* _Text section_
------------------------------

# Dad the instructor!



## gmaske (Jan 7, 2008)

My daughter and son inlaw came by Sunday. The idea was to take my daughter up to the range to teach her how to shoot her new S&W 5 shot light weight 38 Special. Well the son inlaw kinda wimped out and dumped the responsability on dear old Dad and went off to shoot his rifle. Well we went through the "treat the gun like it's loaded at all times". Showed her how to present the gun to another person with the cylender open and all the usual stuff including make sure the gun is unloaded when others are down range and no touchy touchy neither. Showed her how to grip the gun and how to aim it and let her flap her wings. The girl can shoot I tell ya! She hit a few bulls and a bunch of black. All this at 50' with a snub nose 38! Cool! So I say ok girl her is how your dad's 45 ACP works now let's see how you do..... Well she was getting some pretty good twist and some strong muzzle flip but she had it under control. Around about the end of the second mag she had it totally under control. First words outa her mouth are "Wow I like this one dad!" Same deal...She was keeping it on the paper and a good bit in the black. On the way home she must of said "Wow that was fun" 6 or 7 times.
That was a really really fun afternoon.


----------



## Baldy (Jun 21, 2006)

Thoes days are the best kind. One of my older daughters just got back into shooting and she amazed me with how well she is doing. She's even going to sign up on the ladies league this summer. Good luck and keep her shooting.:smt023


----------



## Wyatt (Jan 29, 2008)

Sounds like you've got an Annie Oakley in the family. And here's the lesson for son-in-law for bailing on you: Give your daughter that .45 she liked so much and he's stuck with the cost of ammo forever! :anim_lol:


----------



## gmaske (Jan 7, 2008)

Wyatt said:


> Sounds like you've got an Annie Oakley in the family. And here's the lesson for son-in-law for bailing on you: Give your daughter that .45 she liked so much and he's stuck with the cost of ammo forever! :anim_lol:


I'm giving it some thought! :smt033


----------

------------------------------

* _Given information_
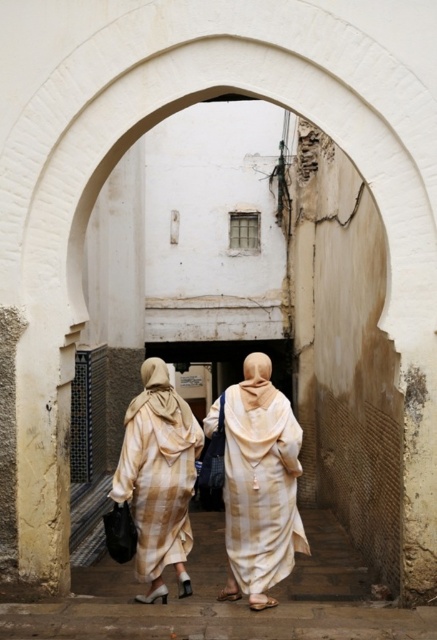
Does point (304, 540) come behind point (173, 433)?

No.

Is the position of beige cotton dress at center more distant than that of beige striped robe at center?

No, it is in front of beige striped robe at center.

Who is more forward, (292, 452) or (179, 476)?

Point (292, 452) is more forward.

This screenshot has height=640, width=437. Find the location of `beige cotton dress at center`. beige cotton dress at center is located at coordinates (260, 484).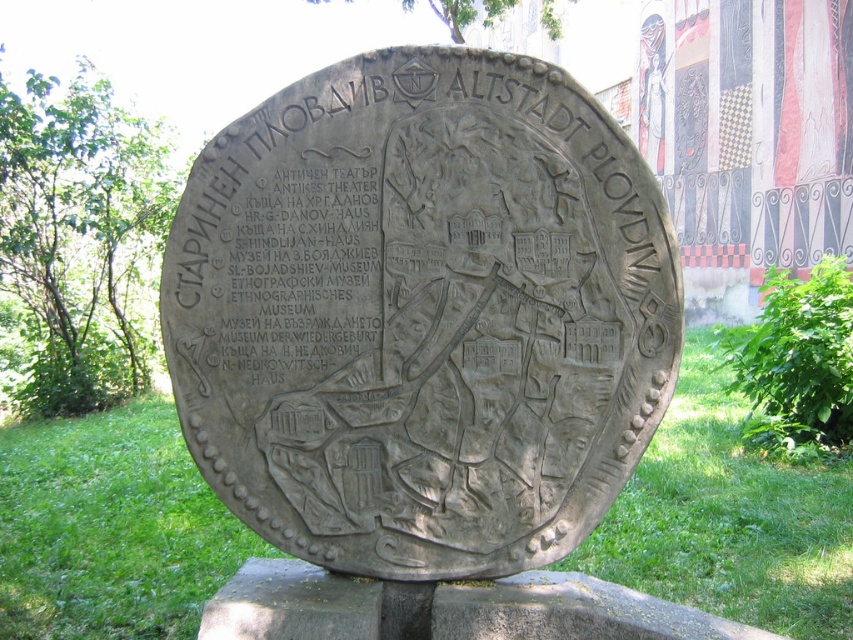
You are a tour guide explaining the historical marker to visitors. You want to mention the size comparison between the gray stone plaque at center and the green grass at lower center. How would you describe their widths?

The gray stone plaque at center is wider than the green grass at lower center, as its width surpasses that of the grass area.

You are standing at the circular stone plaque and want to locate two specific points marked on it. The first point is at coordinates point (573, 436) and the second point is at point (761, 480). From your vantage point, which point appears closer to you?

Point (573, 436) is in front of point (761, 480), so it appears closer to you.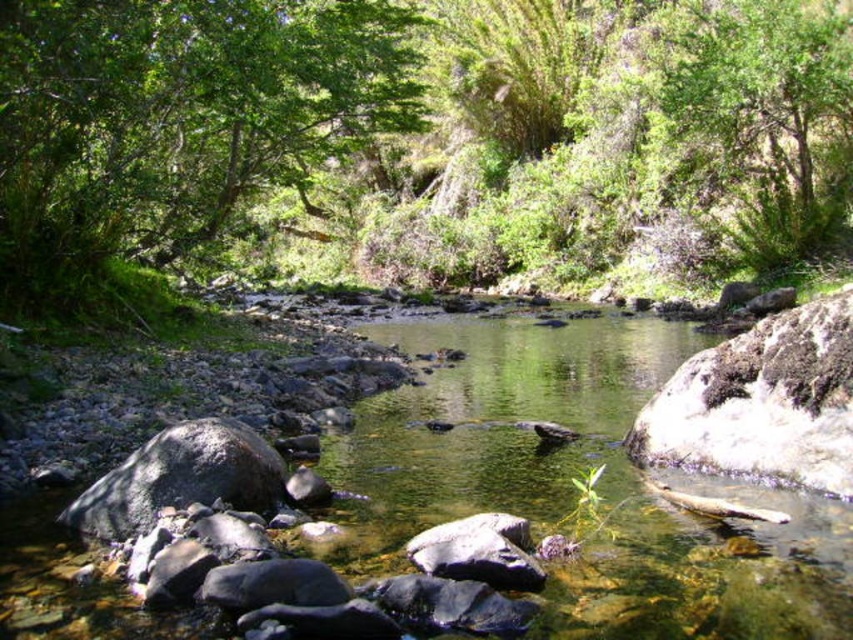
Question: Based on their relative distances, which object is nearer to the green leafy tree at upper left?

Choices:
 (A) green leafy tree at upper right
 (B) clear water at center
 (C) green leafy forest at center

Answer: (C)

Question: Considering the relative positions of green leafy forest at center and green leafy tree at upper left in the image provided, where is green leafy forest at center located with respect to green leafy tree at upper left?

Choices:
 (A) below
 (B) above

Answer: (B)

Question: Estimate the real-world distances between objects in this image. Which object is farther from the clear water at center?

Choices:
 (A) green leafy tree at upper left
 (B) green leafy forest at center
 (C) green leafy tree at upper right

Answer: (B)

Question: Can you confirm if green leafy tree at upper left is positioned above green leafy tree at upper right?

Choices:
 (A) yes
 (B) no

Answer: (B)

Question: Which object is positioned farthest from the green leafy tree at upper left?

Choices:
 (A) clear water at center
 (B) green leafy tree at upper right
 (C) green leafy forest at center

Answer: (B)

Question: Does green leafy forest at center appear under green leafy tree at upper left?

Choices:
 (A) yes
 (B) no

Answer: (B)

------------------------------

* _Your goal_
Reproduce everything from "Thoes days are" down to "(Jan 29, 2008)" in the thread above about a daughter's first day at the range, with "summer" changed to "fall".

* _Response to this exercise_
Thoes days are the best kind. One of my older daughters just got back into shooting and she amazed me with how well she is doing. She's even going to sign up on the ladies league this fall. Good luck and keep her shooting.:smt023


----------



## Wyatt (Jan 29, 2008)